Мой друг открыл дверь (темную и высокую), еще утираясь красным полотенцем, темная, важная борода его была мокрой, а утренние, блестящие, умытые его глазки глядели невозмутимо, яичницу хочешь? Какая тут к чёрту яичница! Как хочешь. Я извелся от злости, покуда он жарил яичницу, заваривал чай и очень медленно ел, яичницу с ветчиной, всё это в кухне коммунальной, по-утреннему пустой квартиры, и пил крепкий чай, с кизиловым вареньем, от чаю Я категорически отказался, и вот наконец он допил черный чай, утер губы и бороду уже другим, кухонным полотенцем, с невероятнейшим наслаждением зевнул: весь засыпая после хорошей еды, и закурил сигарету: ну, что случилось?.. и, кое-как, я изложил ему свою историю. Мой друг, невзирая на всю свою вежливость, с невыносимой протяженностью зевнул, и снова уставился на меня вымытыми глазенками. Чёртовы эти врачи. К ним приходишь, в сущности, в миг отчаяния, с наболевшею болью: а они глядят на тебя, будто всё это твои личные капризы. А какое нынче число? поинтересовался неожиданно мой друг. Я взбеленился: чт о он меня, за психа принимает? Я вольный литератор, я в гробу видал все их убогие числа и дни недели! Друг мой наморщился: вспоминая-вспоминая… семнадцатое, сказал он. Понедельник. Значит, я за десять, нет, за одиннадцать дней первый раз дома ночую. И он улыбнулся: как кот. У нас при входе, сказал он, щит приколочен, агитационный. Не очень понимаю, кого и за что там агитируют… Там написали, что количество врачей у нас на душу населения: в полтора раза выше, чем в наиболее развитой капиталистической стране. И только вчера я догадался, что написали: неправду. Если учесть, что почти каждый врач наш трудится на две ставки: в три раза больше у нас врачей! Тут он уже озаботился: а который час?
— Утро…
Тебе всё утро, заворчал он; принялся хлопать по карманам джинсов (…извини, пробурчал, в комнату не зову, там Ленка спит; ни о какой Ленке я в жизни не слышал: очередная, видимо, подружка, из сестричек…), вытащил часы, шикарные для той осени, с ремешком, плетенным из черной нейлоновой нити (джинсы, как власть, я еще не признал и не провидел; а часы мои, тяжелые и японские, с браслетом уже металлическим, сгинули в ночь приключения с Мальчиком.:.), и повернул ко мне циферблат: без четверти четыре. Вот то-то, сказал мой друг. Я после суточек, и ночую или днюю: не поймешь, а к пяти в больничку нужно, за Федю дежурить. Что ты хочешь? Извини мне тривиальность: а был ли мальчик? Прав твой библейский майор Макавей. Назюзюкался; проломили нос каким-нибудь шлангом; деньги взяли; ничего не помню. Делирий? не делирий? Хренота всё это. Поезжай ты куда-нибудь; ну, не в Сибирь; в Вологодскую губернию. Топориком помаши, бензопилой поворочай. Книжку про лесорубов напишешь. Тебе всё равно писать не о чем. Здоровущий конь: тебе застаиваться вредно. Безделье, коньяк ведрами: вот и невроз.
XXII
И зачем ему нужно было говорить, что уже вечер? Возвращался я через Чернышев мост (купив, из огорченности, коньяку в винном отделе на Ватрушке ): уже в вечернем настроении.

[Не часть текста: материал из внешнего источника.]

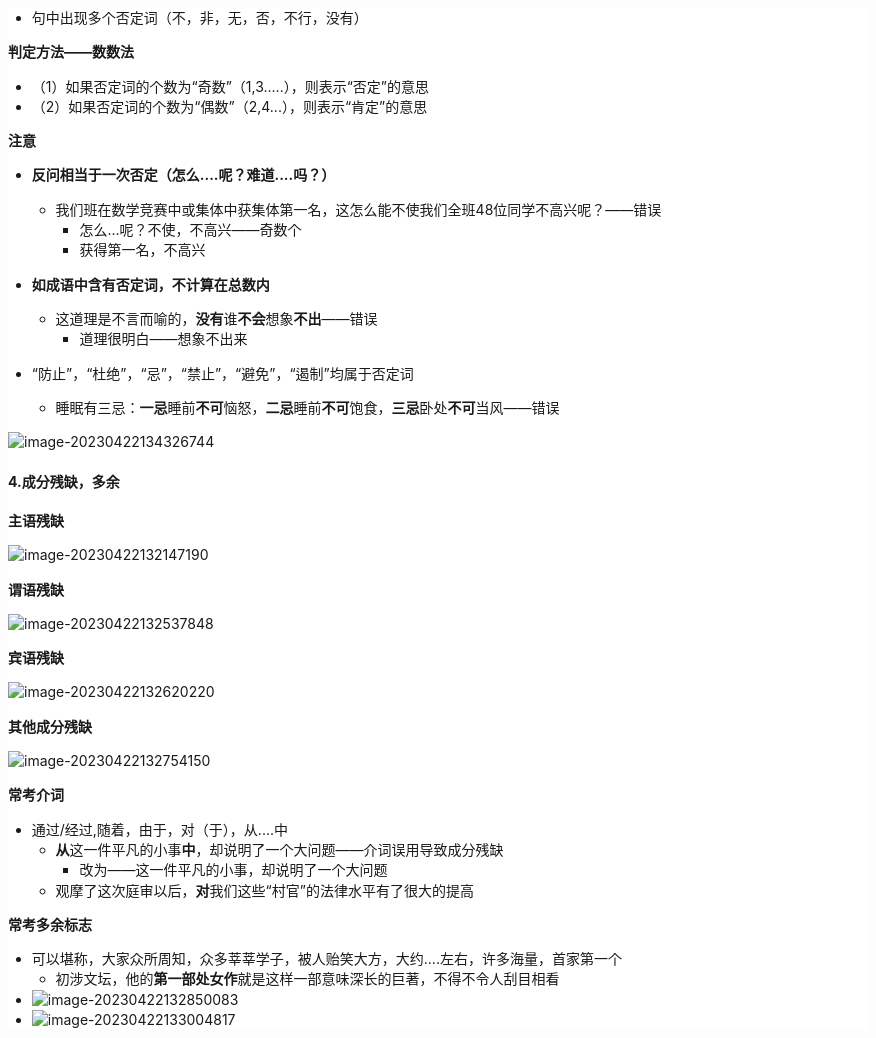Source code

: - 句中出现多个否定词（不，非，无，否，不行，没有）

**判定方法——数数法**

- （1）如果否定词的个数为“奇数”（1,3.....），则表示“否定”的意思
- （2）如果否定词的个数为“偶数”（2,4...），则表示“肯定”的意思

**注意**

- **反问相当于一次否定（怎么....呢？难道....吗？）**
  - 我们班在数学竞赛中或集体中获集体第一名，这怎么能不使我们全班48位同学不高兴呢？——错误
    - 怎么...呢？不使，不高兴——奇数个
    - 获得第一名，不高兴

- **如成语中含有否定词，不计算在总数内**
  - 这道理是不言而喻的，**没有**谁**不会**想象**不出**——错误
    - 道理很明白——想象不出来
- “防止”，“杜绝”，“忌”，“禁止”，“避免”，“遏制”均属于否定词
  - 睡眠有三忌：**一忌**睡前**不可**恼怒，**二忌**睡前**不可**饱食，**三忌**卧处**不可**当风——错误

![image-20230422134326744](https://pzy-images.oss-cn-hangzhou.aliyuncs.com/image-20230422134326744.png)

#### 4.成分残缺，多余

**主语残缺**

![image-20230422132147190](https://pzy-images.oss-cn-hangzhou.aliyuncs.com/image-20230422132147190.png)

**谓语残缺**

![image-20230422132537848](https://pzy-images.oss-cn-hangzhou.aliyuncs.com/image-20230422132537848.png)

**宾语残缺**

![image-20230422132620220](https://pzy-images.oss-cn-hangzhou.aliyuncs.com/image-20230422132620220.png)

**其他成分残缺**

![image-20230422132754150](https://pzy-images.oss-cn-hangzhou.aliyuncs.com/image-20230422132754150.png)





**常考介词**

- 通过/经过,随着，由于，对（于），从....中
  - **从**这一件平凡的小事**中**，却说明了一个大问题——介词误用导致成分残缺
    - 改为——这一件平凡的小事，却说明了一个大问题
  - 观摩了这次庭审以后，**对**我们这些“村官”的法律水平有了很大的提高

**常考多余标志**

- 可以堪称，大家众所周知，众多莘莘学子，被人贻笑大方，大约....左右，许多海量，首家第一个
  - 初涉文坛，他的**第一部处女作**就是这样一部意味深长的巨著，不得不令人刮目相看
- ![image-20230422132850083](https://pzy-images.oss-cn-hangzhou.aliyuncs.com/image-20230422132850083.png)
- ![image-20230422133004817](https://pzy-images.oss-cn-hangzhou.aliyuncs.com/image-20230422133004817.png)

Под башней Чернышева моста: мерзавочка очаровательная, брюнетка Катя вспомнилась мне. Гулял; назюзюкался. Каприз.
Мальчик был упразднен мною.
Мокрый, темный, почти зимний ветер, с Залива, бесчинствовал над Фонтанкой. (Кончался шестьдесят девятый год). И ветер вновь нравился мне.
Я с удовлетворением чувствовал тугую, с наслаждением встречающую холод крепость всех мышц. Я бы мог, с удовольствием, проломить сейчас череп любой шпане: с ножами их и кастетами. (…Естественно: прошлое, во всем его густом объеме не существует для человека, — как и будущее; иначе бы жить было невозможно.